China Update: Pharma Downplays Challenges, Seeing Innovation Instead

Maria Whitman_ZS Associates

Maria Whitman_ZS Associates

Despite geopolitical tensions, the pharmaceutical industry sees China as a land of opportunity and some largely surmountable challenges.

“Made in China” has morphed into “Discovered in China” and, despite geopolitical tensions (most recently, sending jets to confront the Royal Canadian Air Force in international airspace, flying jets into Taiwanese airspace and demanding the U.S. halt trade talks with Taiwan), the pharmaceutical industry sees China as a land of opportunity and some largely surmountable challenges.

“China is making a significant effort to create an environment of innovation and a business climate in which regulations straddle the kinds of approvals and standards that exist in the rest of the world,” Maria Whitman, global head of ZS Associates’ pharmaceutical and biotech practice, told BioSpace. By creating a system that develops innovative medicines internally while allowing for supplementary innovation from the rest of the world, “China is working toward being a global player in the pharmaceutical market.”

But, as that nation’s internal capabilities have advanced, so have its restrictions on foreign involvement. Some see this as a way for China to reclaim its pharmaceutical industry from foreign interests. Others see it as the natural progression of a growing biopharma industry aligning itself with global regulators. Both may be true, in varying degrees.

The Administration Regulations on Human Genetic Resources is an example. Put into effect July 1, 2019, it regulates genetic resources and prohibits foreign entities from collecting, preserving and providing Chinese human genetics resources (and data generated through their use) except for the purposes of scientific research.
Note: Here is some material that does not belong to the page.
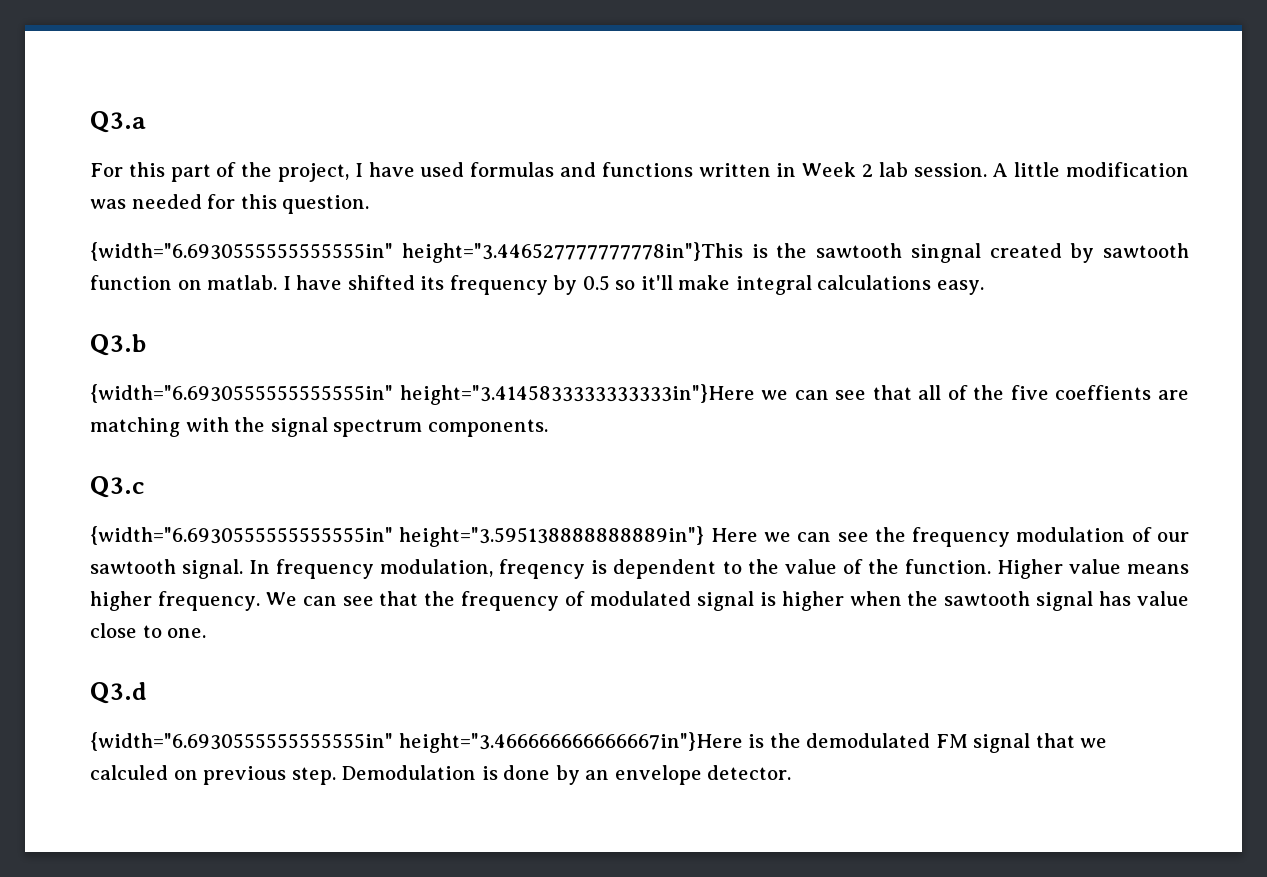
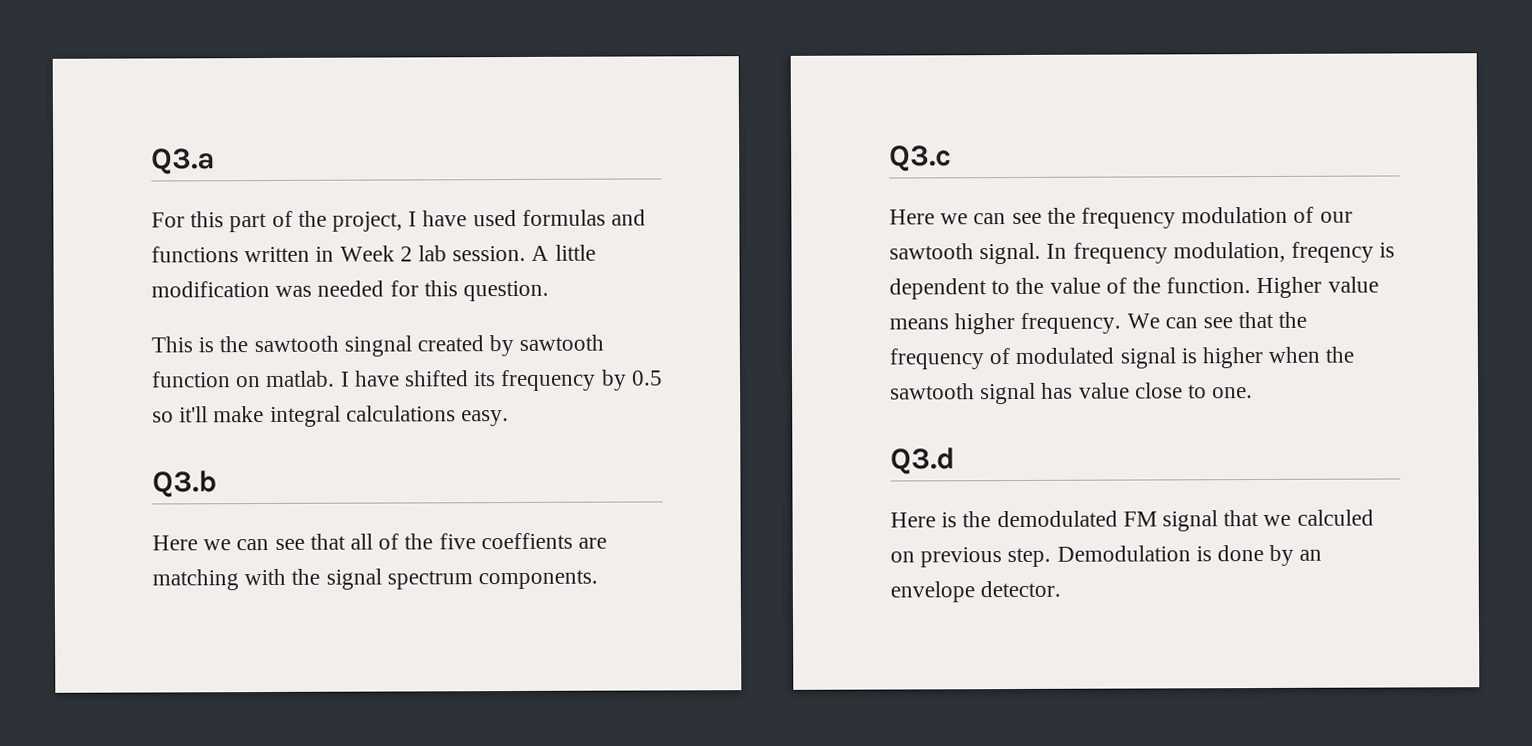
[90,242,743,263] {width="6.6930555555555555in" height="3.446527777777778in"}This -> [151,336,193,353] This
[90,384,755,405] {width="6.6930555555555555in" height="3.4145833333333333in"}Here -> [152,535,198,551] Here
[90,526,705,547] {width="6.6930555555555555in" height="3.595138888888889in"} -> (952, 158) none
[90,732,743,753] {width="6.6930555555555555in" height="3.466666666666667in"}Here -> [890,512,936,528] Here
That research, however, must be carried out through collaborations with Chinese entities and be approved by the Ministry of Science and Technology, according to an analysis by the law firm Morrison Foerster.

“What you hear on the ground from scientific innovators is that this makes it harder for scientists to collaborate…and for scientists inside China to publish in international journals that require them to submit articles with documentation and pooled datasets that may be accessed by others to run experiments,” Whitman said.

That said, privacy around genetic information is a point of discussion throughout the world, she continued. That particular regulation, she speculated, appears to be a product of the tension between the need of nations to “control the private information of their citizens and receive the benefit of innovation internally, while still allowing collaborations to exist.”

While China has issued a spate of regulations in recent years that affect the biopharma industry, Whitman called for perspective. “The U.S., for example, recently has had fuzziness around guidance related to data that was only harnessed in a Chinese environment.” In fact, the FDA failed to approve three drugs this year where clinical trials were conducted only, or mainly, in China, according to a Reuters report. “Every country wants to ensure that innovation will work for their populations,” she stressed.

Currently, China’s preferred drug list is evenly balanced between therapeutics developed in China and those emanating from the rest of the world, Whitman pointed out. The PD-1 drugs for cancer, however, are a different story. “China is approaching double digit numbers of approved PD-1s. Not included on that list are the PD-1s generated by Western manufacturers,” she said. From a development perspective, it appears that China is beginning to favor therapeutics developed in-country. “Last year, 50% of the drugs approved in China were novel. They were not ‘me-too’ drugs. Right now, 12% of the world’s R&D budget is in China.”

The question for multinational companies is how to access the Chinese market and patients. Some companies trying to build out their organizations within China say the biggest challenges are no longer regulatory. “The challenge – from the perspective of multinationals feeling comfortable – is about the talent.” Whitman listed the issues as retaining employees with the skills to help a multinational company succeed in China, and finding the right partnerships to co-promote and help the company expand there.

It’s not an easy endeavor. “I know a few companies that are still in ‘wait-and-see’ mode. They’re focusing on other emerging markets because it is daunting, commercially, to enter China,” she said.

Partnering with established Chinese companies was, and remains, the simplest way to access Chinese innovation and markets. Globally, “Innovation in biopharma is increasingly moving to partnerships and alliances. Between 50% and 80% of Western pharmaceutical companies’ pipelines come from emergent entities through acquisitions and alliances and then is developed, scaled and commercialized by big pharma,” Whitman noted. In such an environment, partnering with Chinese companies is a natural way to innovate and bring that innovation to the Chinese market and to the world.

“The pharmaceutical market is expected to grow about 3% through 2030,” Whitman said, “and China, with a large, aging population, represents a big chunk of that. Drugs that are on the national reimbursement drug list have an average price that is negotiated down 61.7%, but the volume potential is quite large.”

To that point, in 2021, pharmaceutical company revenue in China increased 18.7% from 2020, and profits increased 67.3%, according to China.org. Therefore, the value of that market is substantial, Whitman said, “even if it’s in an out-licensed capacity.”

For multinational pharmaceutical companies, China is, at least for now, both a land of opportunity and an increasingly formidable competitor.